Hindustan Times (Amritsar)

Non-functional from Day 1, Hafed mill losses run into crores

- Rajesh Moudgil rajesh.moudgil@hindustant­imes.com

CHANDIGARH: A recent inquiry into the functionin­g of Modern Rice Mill of the Haryana Cooperativ­e Supply and Marketing Federation Ltd (Hafed) set up at Taraori (district Karnal) in 2012 had found that the facility has been non-functional since Day 1 and causing huge losses to the parent body. The largest apex cooperativ­e federation of the state, Hafed is known for its quality products including basmati rice and mustard oil, sold under its own brand name.

Hafed vigilance officer conducted an inquiry, completed about two months ago, states that the said mill, which was set up by a Mohali (Punjab)-based company at a cost of about ₹1.5 crore, had a non-functional shelling unit and that over 1,000 tonne paddy (basmati) purchased in 2015 had not been processed and was lying with Hafed.

The Hafed committee pointed out some defects during its verificati­on of the mill’s erection, commission­ing and final trial runs in 2013, 2014 and 2015. Yet, the company did not get them completely repaired or unit replaced nor could the officials concerned get the unit to function nor did they take any action against the company.

The inquiry points out that the de-husker unit of the mill had not been working properly because of which the rice was getting mixed with the husk as about 23% of rice was found to be mixed against the standard norm of 18.5%.

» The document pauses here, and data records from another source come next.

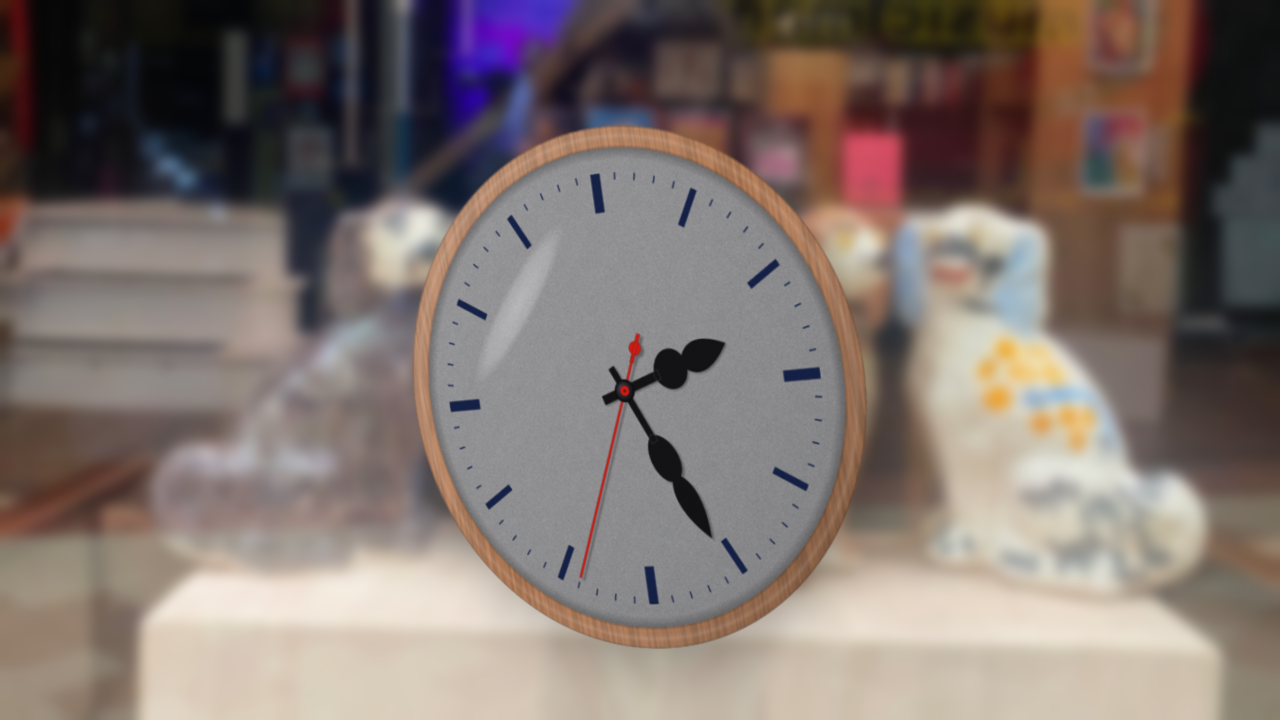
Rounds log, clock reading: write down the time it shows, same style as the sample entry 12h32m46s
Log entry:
2h25m34s
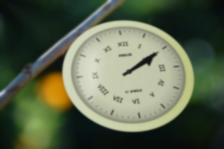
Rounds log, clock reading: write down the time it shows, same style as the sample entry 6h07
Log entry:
2h10
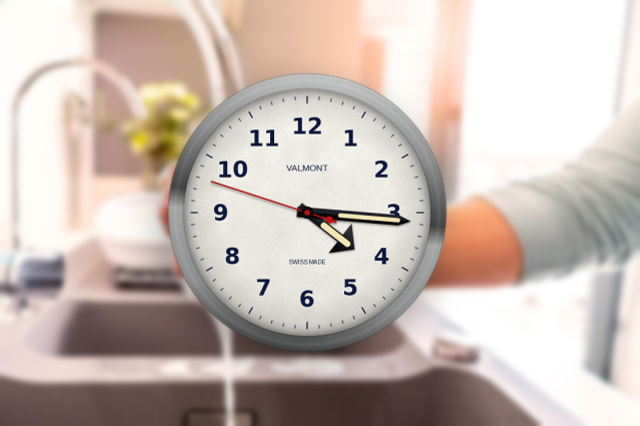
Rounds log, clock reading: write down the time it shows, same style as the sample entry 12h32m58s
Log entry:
4h15m48s
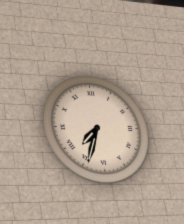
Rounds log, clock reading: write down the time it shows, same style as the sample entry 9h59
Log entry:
7h34
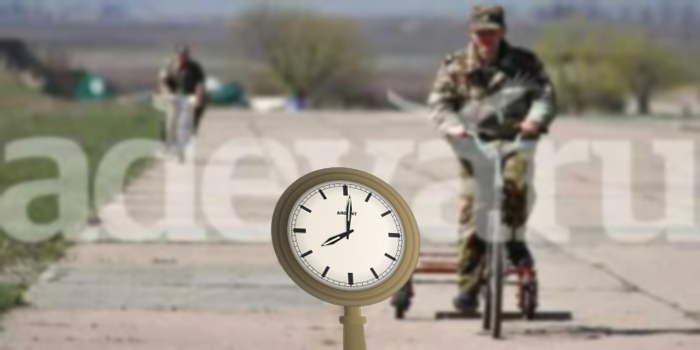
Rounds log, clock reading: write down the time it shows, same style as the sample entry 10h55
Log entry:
8h01
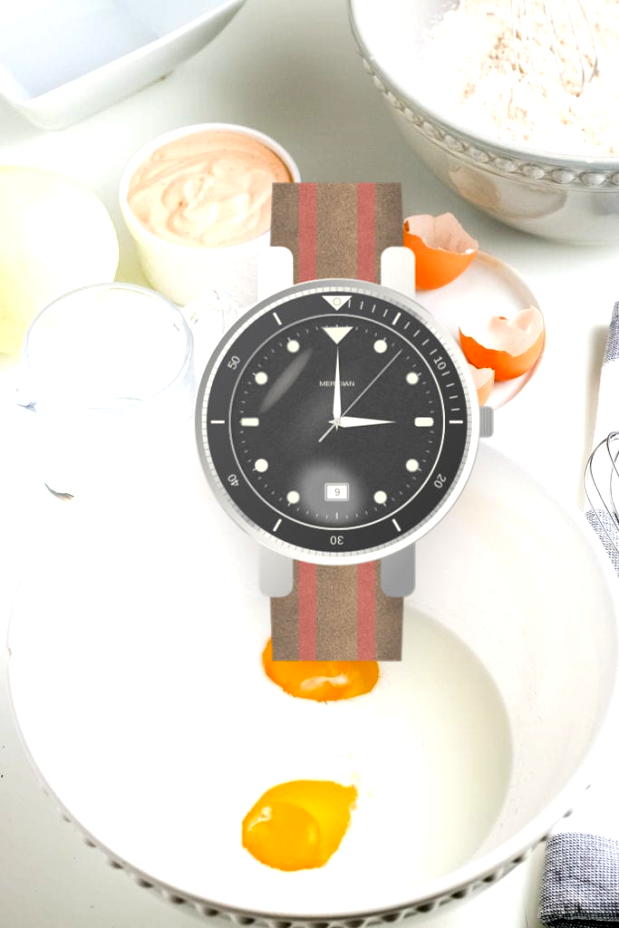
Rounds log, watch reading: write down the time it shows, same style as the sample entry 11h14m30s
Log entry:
3h00m07s
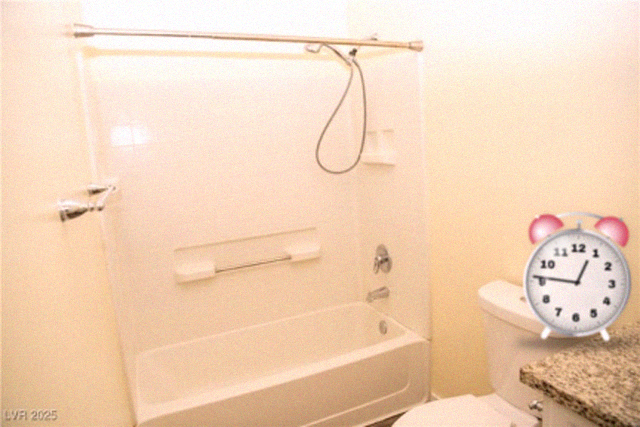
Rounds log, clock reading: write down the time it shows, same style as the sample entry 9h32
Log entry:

The inquiry held that while over 1,000 tonne paddy (basmati) purchased during 2015 had not been processed yet, it transpired from records that since there was sufficient stock of basmati paddy and brown basmati with Hafed, the sale of processed basmati rice could not be done.

NO PADDY MILLED IN 2016 AND 2017

During 2016 and 2017, no paddy was milled being the sufficient stock lying with Hafed due to the low sale of rice, it says. The inquiry adds efforts had not been made to sell the basmati to liquidate the old stock of paddy and to avoid losses on this account.

Moreover, there was also lapse as to why the paddy worth about ₹3 crore was purchased in excess during the period in question as there was not much sale of rice. This meant that the old stock of paddy could not be processed and remained with Hafed.

Hafed MD Shekhar Vidyarathi refused to comment, saying that the matter was being looked into.